Changing stroke rehab and research worldwide now.Time is Brain! trillions and trillions of neurons that DIE each day because there are NO effective hyperacute therapies besides tPA(only 12% effective). I have 523 posts on hyperacute therapy, enough for researchers to spend decades proving them out. These are my personal ideas and blog on stroke rehabilitation and stroke research. Do not attempt any of these without checking with your medical provider. Unless you join me in agitating, when you need these therapies they won't be there.

What this blog is for:

My blog is not to help survivors recover, it is to have the 10 million yearly stroke survivors light fires underneath their doctors, stroke hospitals and stroke researchers to get stroke solved. 100% recovery. The stroke medical world is completely failing at that goal, they don't even have it as a goal.
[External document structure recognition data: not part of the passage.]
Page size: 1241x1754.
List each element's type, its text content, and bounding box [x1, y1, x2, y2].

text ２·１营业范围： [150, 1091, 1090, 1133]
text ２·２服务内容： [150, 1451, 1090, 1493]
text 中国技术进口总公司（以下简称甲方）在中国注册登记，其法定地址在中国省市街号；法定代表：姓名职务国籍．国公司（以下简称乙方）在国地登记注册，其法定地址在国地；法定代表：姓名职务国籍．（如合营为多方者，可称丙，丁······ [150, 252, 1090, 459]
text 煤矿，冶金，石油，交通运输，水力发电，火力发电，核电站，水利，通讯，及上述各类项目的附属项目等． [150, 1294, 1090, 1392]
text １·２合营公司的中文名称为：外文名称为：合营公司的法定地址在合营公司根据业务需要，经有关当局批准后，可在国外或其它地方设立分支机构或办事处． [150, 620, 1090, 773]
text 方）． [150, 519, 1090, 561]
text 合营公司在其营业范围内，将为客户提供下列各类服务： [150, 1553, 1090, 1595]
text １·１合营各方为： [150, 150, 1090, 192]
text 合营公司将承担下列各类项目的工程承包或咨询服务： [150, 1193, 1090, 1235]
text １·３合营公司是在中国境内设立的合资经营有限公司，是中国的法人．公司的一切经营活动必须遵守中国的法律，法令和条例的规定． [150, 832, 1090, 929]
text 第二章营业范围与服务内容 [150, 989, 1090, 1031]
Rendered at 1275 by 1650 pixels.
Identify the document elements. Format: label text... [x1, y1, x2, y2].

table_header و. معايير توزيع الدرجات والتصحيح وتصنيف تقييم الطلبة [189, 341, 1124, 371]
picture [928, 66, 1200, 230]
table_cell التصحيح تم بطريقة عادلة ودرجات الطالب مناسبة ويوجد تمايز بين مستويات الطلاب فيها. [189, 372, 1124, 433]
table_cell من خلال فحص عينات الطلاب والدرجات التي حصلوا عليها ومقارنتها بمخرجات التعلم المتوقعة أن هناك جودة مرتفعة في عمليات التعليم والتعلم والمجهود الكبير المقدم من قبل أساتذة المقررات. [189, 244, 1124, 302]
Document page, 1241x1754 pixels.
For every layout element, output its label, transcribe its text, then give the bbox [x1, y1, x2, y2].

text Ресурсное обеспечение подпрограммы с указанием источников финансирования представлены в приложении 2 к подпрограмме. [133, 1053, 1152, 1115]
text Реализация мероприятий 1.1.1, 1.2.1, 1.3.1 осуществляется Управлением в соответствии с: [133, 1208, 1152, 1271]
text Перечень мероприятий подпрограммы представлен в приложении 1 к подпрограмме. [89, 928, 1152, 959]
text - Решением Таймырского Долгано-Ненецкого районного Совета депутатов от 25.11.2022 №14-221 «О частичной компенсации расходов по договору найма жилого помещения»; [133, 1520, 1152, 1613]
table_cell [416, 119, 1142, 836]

Shortly after getting out of the hospital and getting NO information on the process or protocols of stroke rehabilitation and recovery I started searching on the internet and found that no other survivor received useful information. This is an attempt to cover all stroke rehabilitation information that should be readily available to survivors so they can talk with informed knowledge to their medical staff. It lays out what needs to be done to get stroke survivors closer to 100% recovery. It's quite disgusting that this information is not available from every stroke association and doctors group.

Sunday, December 21, 2014

The quality of treatment of hyperacute ischemic stroke in Canada: a retrospective chart audit

Only 5.4% to 6.1% of eligible ischemic patients received tPA in time. They didn't even bother to tell us the efficacy of that tPA administration, rather just used code words like rate of thrombolysis in stroke, rather than specific results. Damn I hate people that don't acknowledge all the f*cking problems in stroke. With no acknowledgement of the problems there is absolutely no way we will ever get better stroke recoveries. This is precisely why the leaders in stroke rehab need to be fired. Please tell me where I'm wrong, I'm willing to listen to rational arguments.
http://www.cmajopen.ca/content/2/4/E233.full
  1. for the Canadian Stroke Audit Group
+ Author Affiliations
  1. 1The Calgary Stroke Program, Department of Clinical Neurosciences, Hotchkiss Brain Institute, University of Calgary, Calgary, Alta.
  2. 2Centre Hospitalier affilié Universitaire de Québec, Hôpital de l’Enfant-Jésus, Québec City, Que.
  3. 3The Heart & Stroke Foundation of Canada, Ottawa, Ont.
  4. 4Department of Medicine and the Institute for Clinical Evaluative Sciences, University of Toronto, Toronto, Ont.
  5. 5Department of Neurology, McGill University, Montréal, Que.
  6. 6Institute for Clinical Evaluative Sciences, University of Toronto, Toronto, Ont.
  1. Correspondence to:
    Michael D. Hill, michael.hill@ucalgary.ca

Abstract

Background The use of thrombolysis in acute stroke is an important indicator of the quality of stroke care, because it requires health care providers to work collaboratively, rapidly and accurately to optimize patient outcomes. We sought to assess the quality of hyperacute stroke care in Canada using the rate of thrombolysis as the key indicator.
Methods We used national administrative data and a chart audit in a retrospective cohort design. We identified discharge diagnoses of stroke in the 10 Canadian provinces between 2008 and 2009. We drew a sample (over-weighted by population and hospital size) for a detailed chart review that was focused on identifying indicators of acute stroke care. We determined the proportions of thrombolysis use, complications and outcomes, adjusted for age and sex and stratified by type of hospital.
Results Our final audit sample included 9588 patient charts, representative of 88% of the 43 651 cases of stroke for which patients were admitted to hospital in Canada. A total of 5.4% (95% confidence interval [CI] 5.1–5.6) of patients with stroke and 6.1% (95% CI 5.8–6.4) of patients with ischemic stroke received thrombolysis. Comprehensive stroke centres used thrombolysis in about one-third of ischemic cases — double the rate seen in primary stroke centres. Often (35%–49% of the time), thrombolysis was not given owing to an interval of more than 4.5 hours between stroke onset and arrival at hospital.
Interpretation The use of thrombolysis for acute stroke in Canada remains low and is limited by delays in both the arrival of patients to hospital and the in-hospital processes of neuroimaging and thrombolysis administration. Our data show the critical need for concerted national efforts to improve education regarding the treatment of acute stroke and speed up stroke management in the hospital setting.